09:09 UK, 8th September 2009, by Agrimoney.com
D1 picks up pieces following BP exit

D1 Oils, the beleaguered jatropha specialist, unveiled yet another corporate shake-up, and confirmed a retreat from plantation expansion, as it picked itself up from the end of its joint venture with BP.

The UK group said it had set up a third division – business development – aimed at exploiting its knowledge of jatropha built up at its planting and science divisions.

The addition is the latest in a series of changes at D1, which last year pulled out of producing biodiesel from bought-in vegetable oils, selling its refinery two months ago, and this year witnessed the break-up of a plantations tie-up with BP, the oil giant.

D1 bought BP out of the venture after alternative investors could not be found.

"Our new unified management team has made a strong start to restructuring and streamling operations," chief executive Ben Good said.

Planting retreat

Changes also included the ditching of plans to expand plantings which, when the BP joint venture was in place, were set to hit 300,000 hectares by the end of last year.

D1's plantings division, which had an interest in 220,000 hectares of plantations as of the end of June, will now "focus on the most commercial viable areas of jatropha planting", Mr Good said.

"It is essential over the coming year that we demonstrate to investors our ability to extract maximum value from our existing planting interests."

The group, which restated that it had sufficient funds to remain cash positive until at least the end of next year, in June gave investors 18 months' notice of its fourth capital raise since it was listed in 2004. D1 also raised capital at its flotation.

'Realise value' 

D1's science division was contributing to the group's financial welfare by developing the first commercial jatropha seeds, for sale to farmers, and building a pilot plant for processing jatropha meal.

"Progress against such markers is essential to demonstrate our ability to realise value for shareholders," Mr Good said.

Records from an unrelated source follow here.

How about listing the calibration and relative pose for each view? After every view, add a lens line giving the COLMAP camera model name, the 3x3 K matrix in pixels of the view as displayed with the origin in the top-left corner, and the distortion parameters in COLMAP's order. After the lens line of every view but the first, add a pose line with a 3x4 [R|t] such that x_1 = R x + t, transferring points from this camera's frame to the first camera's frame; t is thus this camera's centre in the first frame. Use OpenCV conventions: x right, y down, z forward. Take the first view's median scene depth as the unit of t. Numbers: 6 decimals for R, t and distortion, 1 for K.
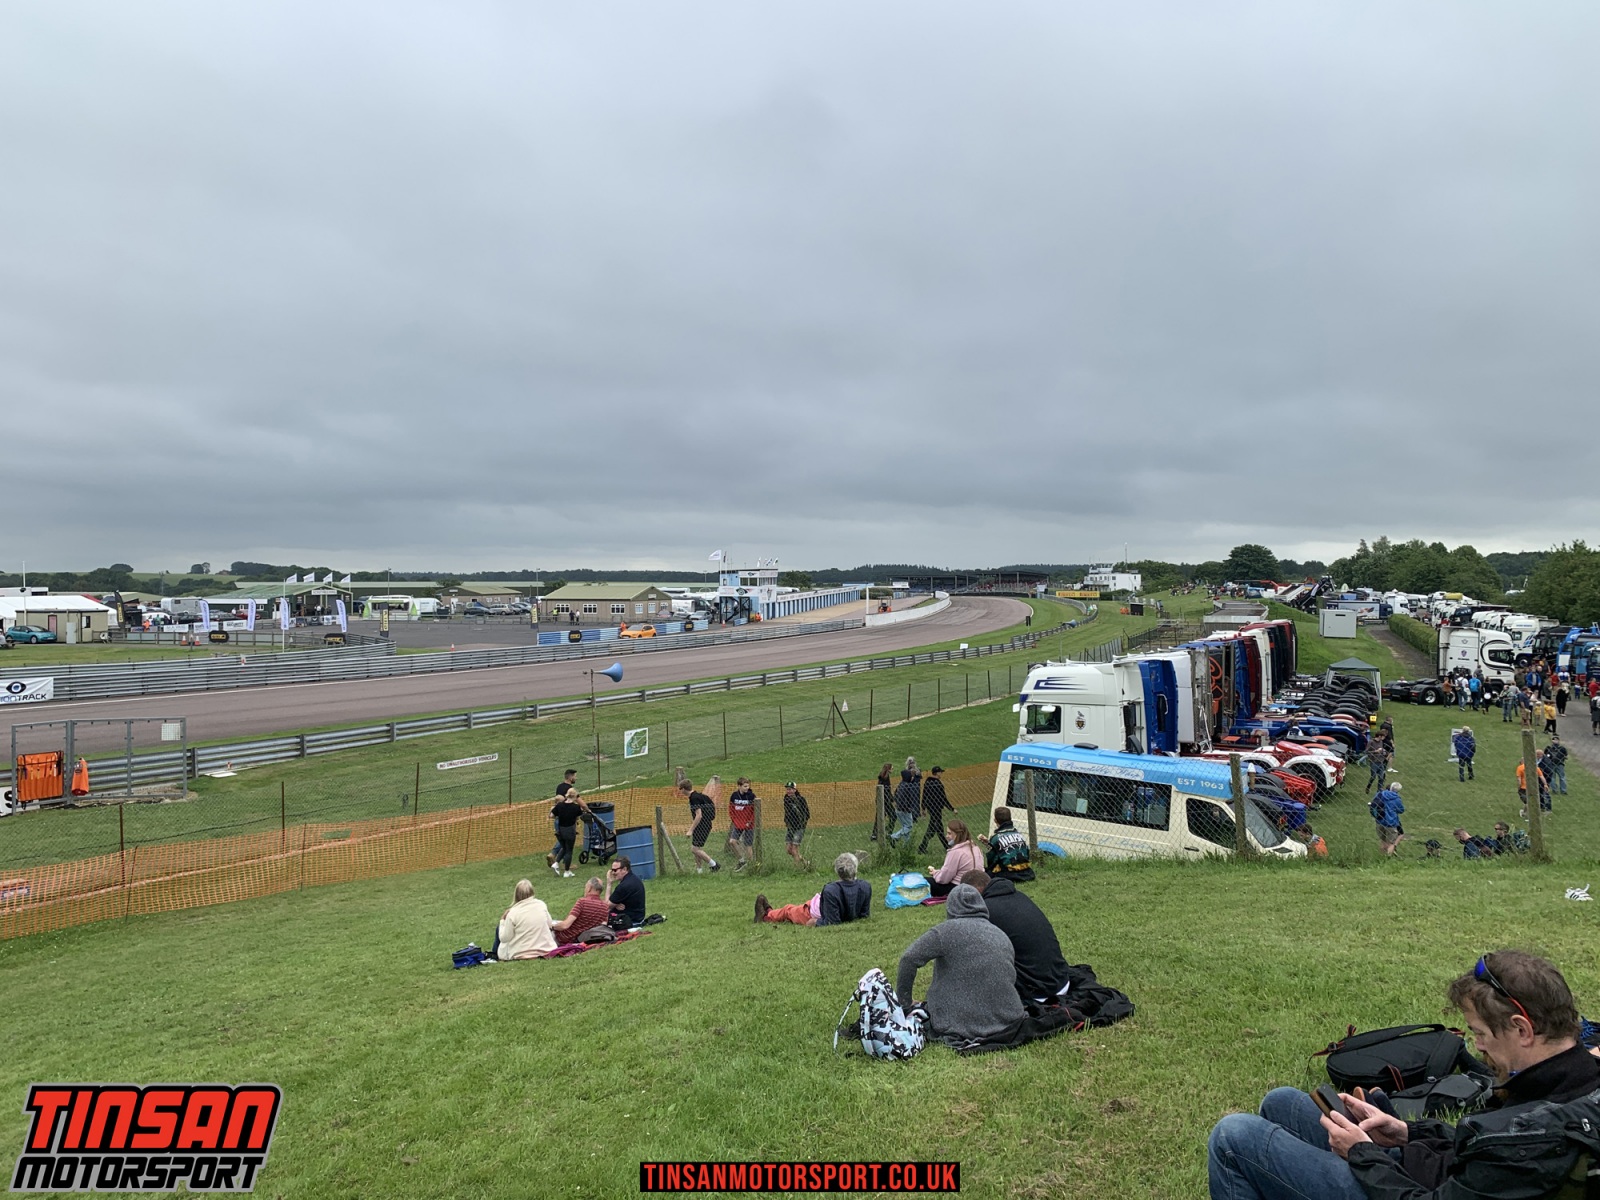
lens RADIAL K [[1194.2, 0, 800.0], [0, 1194.2, 600.0], [0, 0, 1]] dist [0.064942, -0.105737]
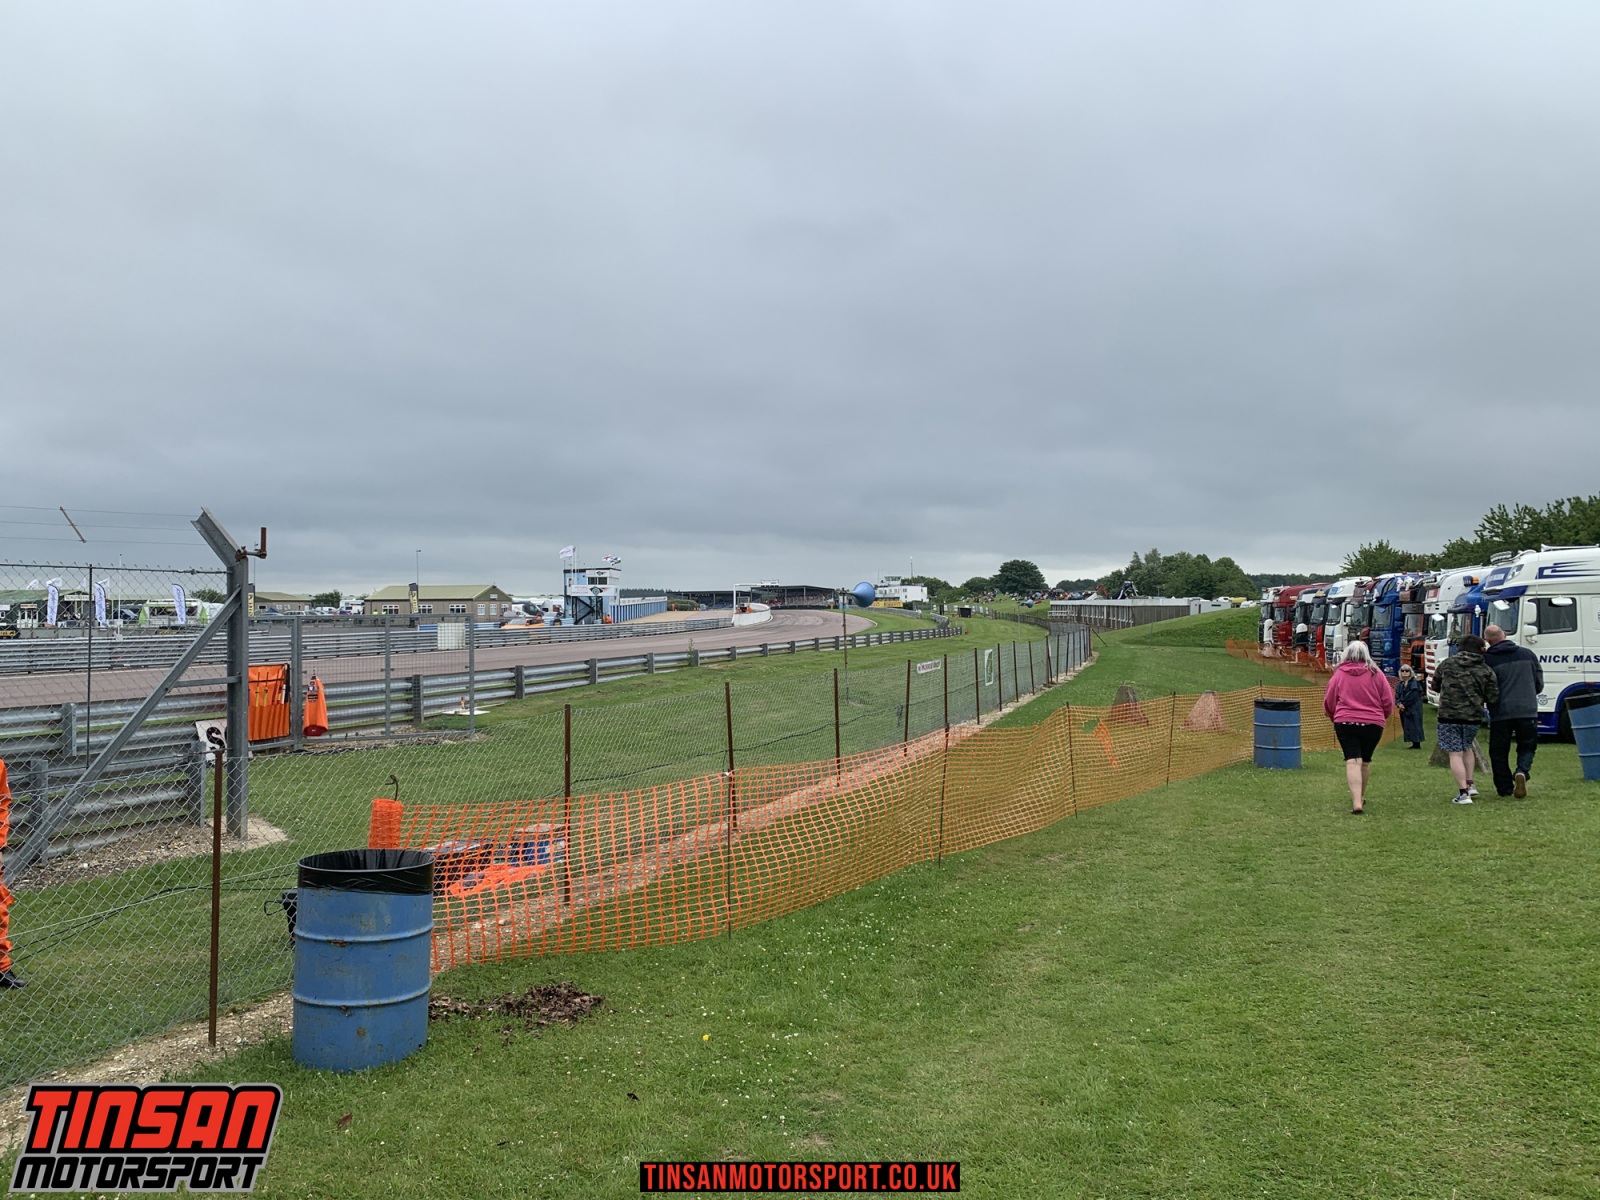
lens RADIAL K [[1194.2, 0, 800.0], [0, 1194.2, 600.0], [0, 0, 1]] dist [0.064942, -0.105737]
pose [[0.978587, -0.005007, 0.205774, -0.162540], [0.008923, 0.999796, -0.018104, 0.035546], [-0.205641, 0.019552, 0.978432, 0.111695]]
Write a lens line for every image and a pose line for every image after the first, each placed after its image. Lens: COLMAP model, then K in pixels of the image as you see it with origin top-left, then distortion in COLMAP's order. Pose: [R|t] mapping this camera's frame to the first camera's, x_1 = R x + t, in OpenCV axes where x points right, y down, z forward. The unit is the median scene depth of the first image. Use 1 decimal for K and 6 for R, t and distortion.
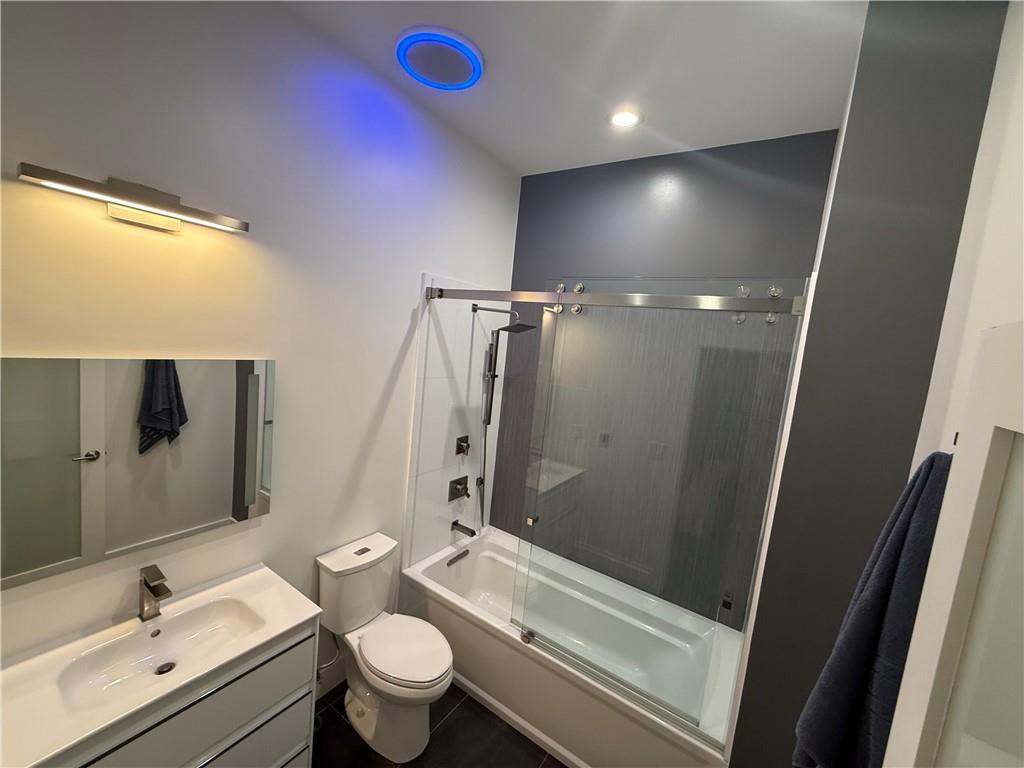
lens RADIAL K [[410.9, 0, 512.1], [0, 410.9, 384.1], [0, 0, 1]] dist [0.004219, 0.000395]
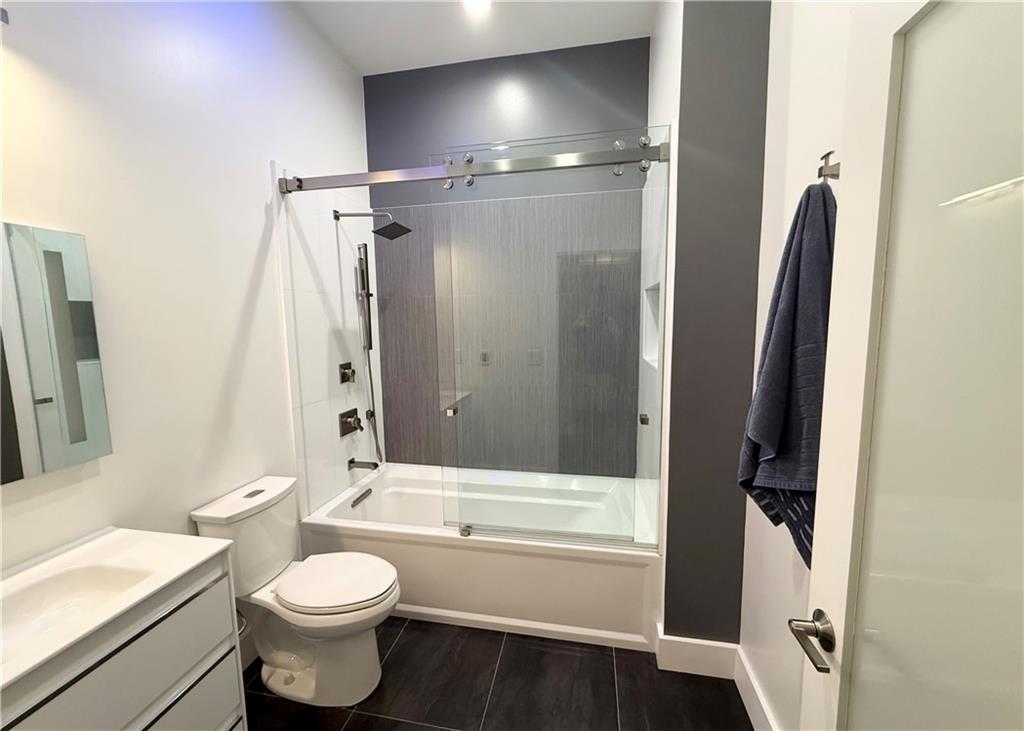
lens RADIAL K [[409.0, 0, 510.6], [0, 409.0, 364.4], [0, 0, 1]] dist [0.003924, 0.000645]
pose [[0.916783, -0.158612, 0.366541, -0.127026], [0.153289, 0.987211, 0.043791, 0.159781], [-0.368799, 0.016040, 0.929371, 0.044175]]
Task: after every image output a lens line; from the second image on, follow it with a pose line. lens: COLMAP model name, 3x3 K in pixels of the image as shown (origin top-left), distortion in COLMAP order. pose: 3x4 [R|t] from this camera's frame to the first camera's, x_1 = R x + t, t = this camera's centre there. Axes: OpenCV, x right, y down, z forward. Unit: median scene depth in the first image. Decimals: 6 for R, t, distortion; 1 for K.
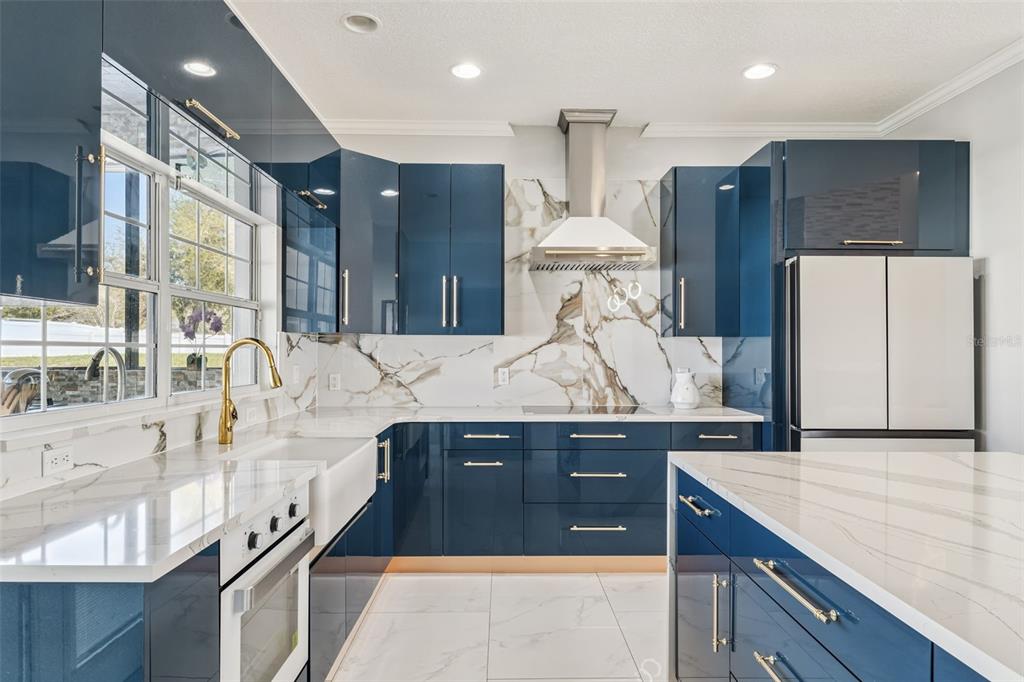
lens RADIAL K [[604.1, 0, 512.0], [0, 604.1, 341.0], [0, 0, 1]] dist [0.001291, 0.000121]
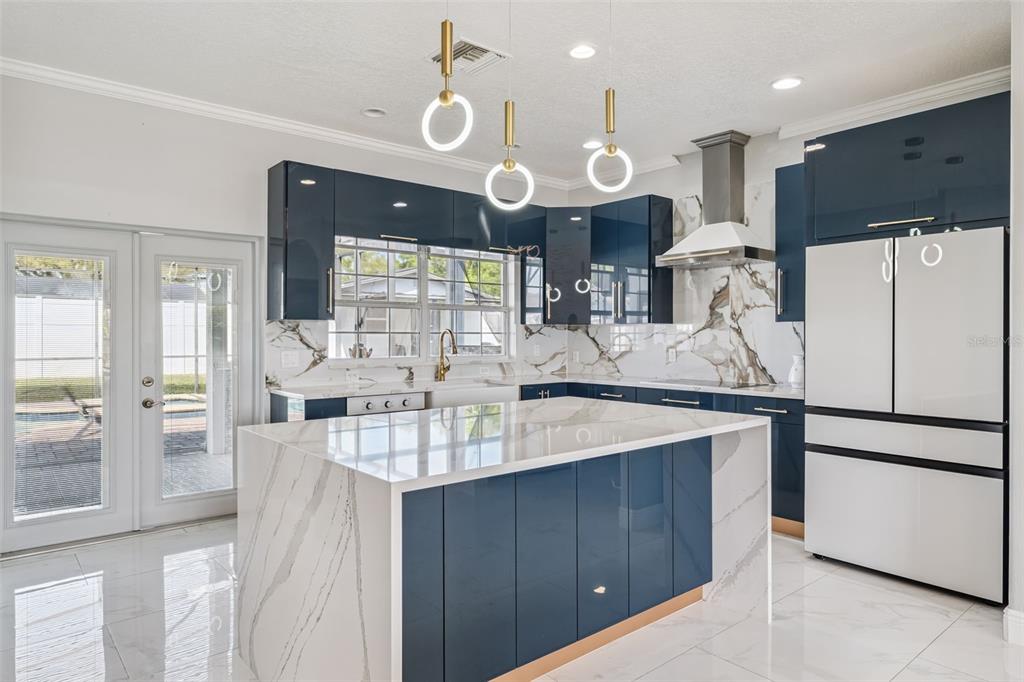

While the jatropha's primary product is oil, a non-edible oil used in making biofuels, D1 is attempting champion the use of the meal byproduct as an animal feed.

Shares jump

The comments came as D1 revealed that, in the January-to-June half, revenues from continuing operations dropped 29% to £1.54m, reflecting the break-up of the tie-up with BP.

However, losses halved to £2.81m, again reflecting accounting methods used for the joint venture.

D1 Oils shares stood 0.23p higher at 5.98p in afternoon deals in London.